#### Collected data
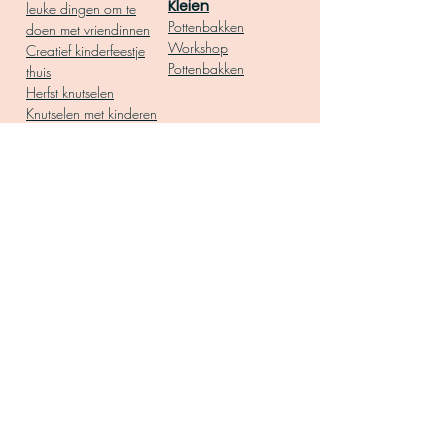
Kleien
leuke dingen om te
Pottenbakken
doen met vriendinnen
Workshop
Creatief kinderfeestje
Pottenbakken
thuis
Herfst knutselen
Knutselen met kinderen
Teambuilding activiteit
op kantoor
Oliepastelkrijt
Kleurplaat volwassenen
DIY pakket
Mozaiek
Groepsactiviteit
Mozaiek steentjes
Leuke dingen om te
Mozaiek
doen
voorbeelden
Workshop thuis pakket
Mozaïeken
Cadeau voor vriendin
Cadeau inspiratie
Schilderen op nummer
Armbandjes maken
DIY's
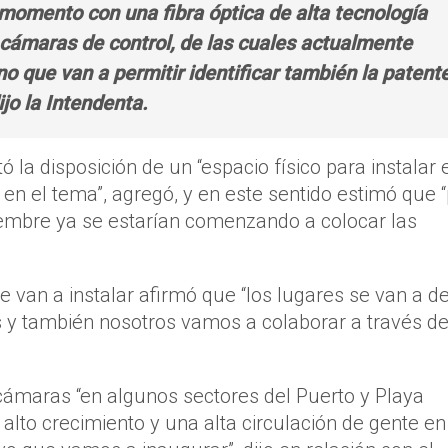
momento con una fibra óptica de alta tecnología
cámaras de control, de las cuales actualmente
no que van a permitir identificar también la patent
ijo la Intendenta.
ó la disposición de un “espacio físico para instalar 
en el tema”, agregó, y en este sentido estimó que 
iembre ya se estarían comenzando a colocar las
e van a instalar afirmó que “los lugares se van a de
es y también nosotros vamos a colaborar a través de
cámaras “en algunos sectores del Puerto y Playa
alto crecimiento y una alta circulación de gente en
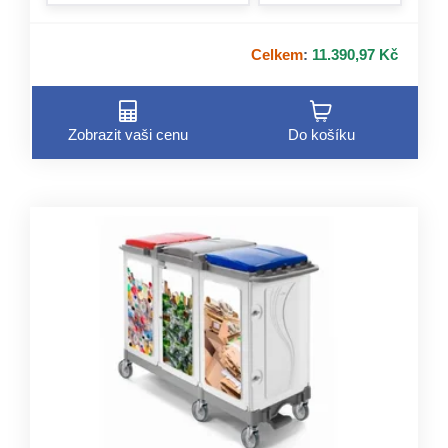
Celkem
:
11.390,97 Kč
Zobrazit vaši cenu
Do košíku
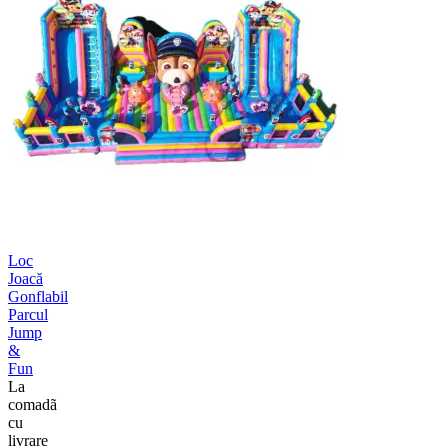
Loc
Joacă
Gonflabil
Parcul
Jump
&
Fun
La
comadã
cu
livrare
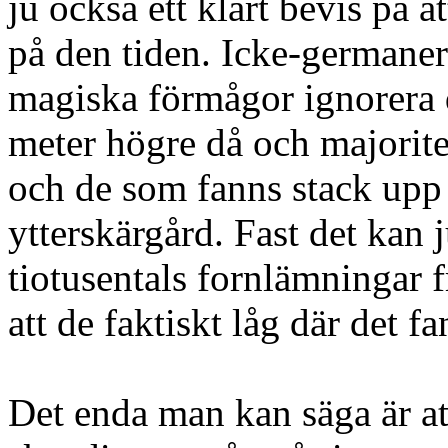
ju också ett klart bevis på a
på den tiden. Icke-germane
magiska förmågor ignorera d
meter högre då och majorite
och de som fanns stack upp
ytterskärgård. Fast det kan j
tiotusentals fornlämningar 
att de faktiskt låg där det f
Det enda man kan säga är at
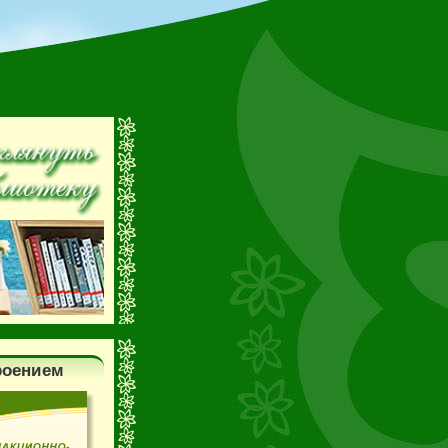
роением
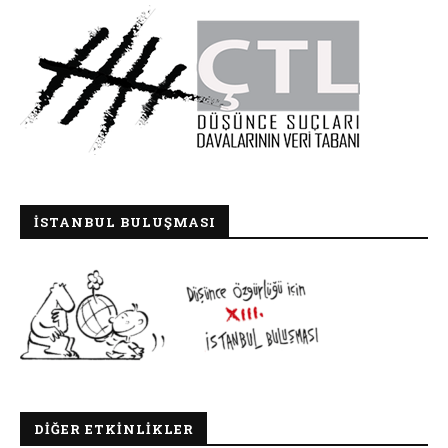
İSTANBUL BULUŞMASI
DIĞER ETKINLIKLER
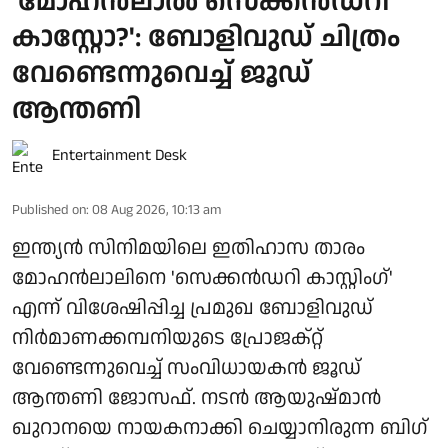
'മോഹൻലാൽ സെക്കൻഡറി
കാസ്റ്റോ?': ബോളിവുഡ് ചിത്രം
വേണ്ടെന്നുവെച്ച് ജൂഡ്
ആന്തണി
Entertainment Desk
Published on
:
08 Aug 2026, 10:13 am
ഇന്ത്യൻ സിനിമയിലെ ഇതിഹാസ താരം
മോഹൻലാലിനെ 'സെക്കൻഡറി കാസ്റ്റിംഗ്'
എന്ന് വിശേഷിപ്പിച്ച പ്രമുഖ ബോളിവുഡ്
നിർമാണക്കമ്പനിയുടെ പ്രോജക്റ്റ്
വേണ്ടെന്നുവെച്ച് സംവിധായകൻ ജൂഡ്
ആന്തണി ജോസഫ്. നടൻ ആയുഷ്മാൻ
ഖുറാനയെ നായകനാക്കി ചെയ്യാനിരുന്ന ബിഗ്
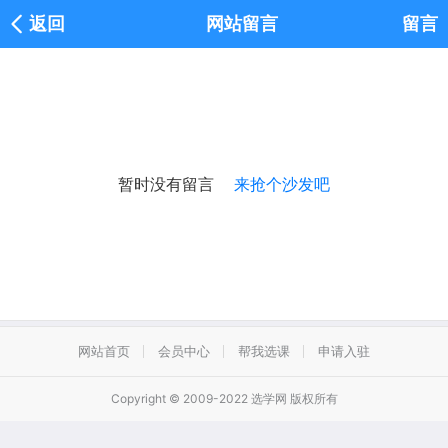
返回
网站留言
留言
暂时没有留言
来抢个沙发吧
网站首页
会员中心
帮我选课
申请入驻
Copyright © 2009-2022 选学网 版权所有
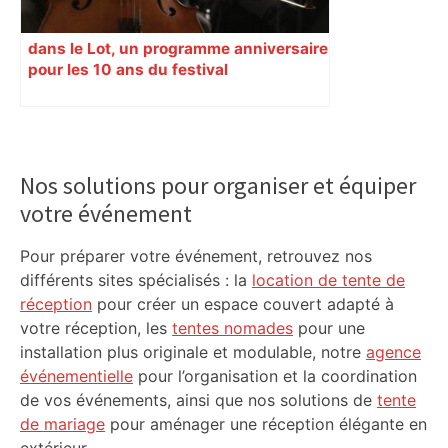
dans le Lot, un programme anniversaire
pour les 10 ans du festival
Primary
Sidebar
Nos solutions pour organiser et équiper
votre événement
Pour préparer votre événement, retrouvez nos
différents sites spécialisés : la
location de tente de
réception
pour créer un espace couvert adapté à
votre réception, les
tentes nomades
pour une
installation plus originale et modulable, notre
agence
événementielle
pour l’organisation et la coordination
de vos événements, ainsi que nos solutions de
tente
de mariage
pour aménager une réception élégante en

#### WHAT IS BEING ASKED
Exact copy, no pictures: return the entries word for word.

#### REPLY TO THE EXERCISE
Kleien
leuke dingen om te
Pottenbakken
doen met vriendinnen
Workshop
Creatief kinderfeestje
Pottenbakken
thuis
Herfst knutselen
Knutselen met kinderen
Teambuilding activiteit
op kantoor
Oliepastelkrijt
Kleurplaat volwassenen
DIY pakket
Mozaiek
Groepsactiviteit
Mozaiek steentjes
Leuke dingen om te
Mozaiek
doen
voorbeelden
Workshop thuis pakket
Mozaïeken
Cadeau voor vriendin
Cadeau inspiratie
Schilderen op nummer
Armbandjes maken
DIY's
momento con una fibra óptica de alta tecnología
cámaras de control, de las cuales actualmente
no que van a permitir identificar también la patent
ijo la Intendenta.
ó la disposición de un “espacio físico para instalar 
en el tema”, agregó, y en este sentido estimó que 
iembre ya se estarían comenzando a colocar las
e van a instalar afirmó que “los lugares se van a de
es y también nosotros vamos a colaborar a través de
cámaras “en algunos sectores del Puerto y Playa
alto crecimiento y una alta circulación de gente en
Celkem
:
11.390,97 Kč
Zobrazit vaši cenu
Do košíku
Loc
Joacă
Gonflabil
Parcul
Jump
&
Fun
La
comadã
cu
livrare
ju också ett klart bevis på a
på den tiden. Icke-germane
magiska förmågor ignorera d
meter högre då och majorite
och de som fanns stack upp
ytterskärgård. Fast det kan j
tiotusentals fornlämningar 
att de faktiskt låg där det f
Det enda man kan säga är at
роением
İSTANBUL BULUŞMASI
DIĞER ETKINLIKLER
'മോഹൻലാൽ സെക്കൻഡറി
കാസ്റ്റോ?': ബോളിവുഡ് ചിത്രം
വേണ്ടെന്നുവെച്ച് ജൂഡ്
ആന്തണി
Entertainment Desk
Published on
:
08 Aug 2026, 10:13 am
ഇന്ത്യൻ സിനിമയിലെ ഇതിഹാസ താരം
മോഹൻലാലിനെ 'സെക്കൻഡറി കാസ്റ്റിംഗ്'
എന്ന് വിശേഷിപ്പിച്ച പ്രമുഖ ബോളിവുഡ്
നിർമാണക്കമ്പനിയുടെ പ്രോജക്റ്റ്
വേണ്ടെന്നുവെച്ച് സംവിധായകൻ ജൂഡ്
ആന്തണി ജോസഫ്. നടൻ ആയുഷ്മാൻ
ഖുറാനയെ നായകനാക്കി ചെയ്യാനിരുന്ന ബിഗ്
返回
网站留言
留言
暂时没有留言
来抢个沙发吧
网站首页
会员中心
帮我选课
申请入驻
Copyright © 2009-2022 选学网 版权所有
dans le Lot, un programme anniversaire
pour les 10 ans du festival
Primary
Sidebar
Nos solutions pour organiser et équiper
votre événement
Pour préparer votre événement, retrouvez nos
différents sites spécialisés : la
location de tente de
réception
pour créer un espace couvert adapté à
votre réception, les
tentes nomades
pour une
installation plus originale et modulable, notre
agence
événementielle
pour l’organisation et la coordination
de vos événements, ainsi que nos solutions de
tente
de mariage
pour aménager une réception élégante en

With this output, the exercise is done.